Does unused decal vinyl have an expiration date?

I have a cutter I bought long ago and have several vinyl samples which are about 5 years old I think and one roll which I purchased and haven't used hardly any of it at all. Is there an expiration date on vinyl? 

The vinyl roll has been stored in a dark closet in my place since last use. It hasn't been temperature controlled but it's pretty mild weather here were I live.


----------



## joeshaul (Mar 1, 2008)

There is a shelf life on vinyls, varying based on the manufacturer, usually one to two years. That being said, I've used older vinyl before on short term signage/projects. If you can cut it, weed it, mask it, probably be fine for short term, I wouldn't suggest selling it at its recommended specs (IE: 9 year high performance cast) though.


----------



## Eileen (Apr 24, 2006)

Thanks for the info.

Hmm I'd imagine that applies to application tape too, huh?


----------



## joeshaul (Mar 1, 2008)

Yeah, app tape has a shelf life too, but I've had rolls well past their expected shelf life. As long as the adhesive holds the vinyl, I'm fine with it. 

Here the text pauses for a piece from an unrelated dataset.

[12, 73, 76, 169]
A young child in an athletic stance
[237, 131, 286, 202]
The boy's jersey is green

With paper tapes, they have a tendency to rip really easily when they get older, so you spend more time trying to get it started than it takes to mask it and app it. I've started using higher quality tapes though, even though a lot of people view the tape as "should be the cheapest thing about the job", I kind of look at it opposite, I figure if I screw something up in application, or have a hard time with it, it's the cheapest thing I can improve with.


----------



## royster13 (Aug 14, 2007)

When I started I used pretty much the cheapest material I could find....But I soon learned that premium material really did not cost that much more and produced better results and was often easier to work with.....


----------



## shirtsari (Mar 15, 2011)

If vinyl lasts for years on a window, truck or sign then I am sure the rolls will also be good for a very long time as well. If it were not looooong lasting then they would not produce it. Just my two cents worth. I could be wrong.


----------



## Eileen (Apr 24, 2006)

I bought see through plastic (?) tape, forget which brand (I was making "stickers" basically so needed to provide the customer with something they could apply themselves).

What do you guys consider higher quality tapes?


----------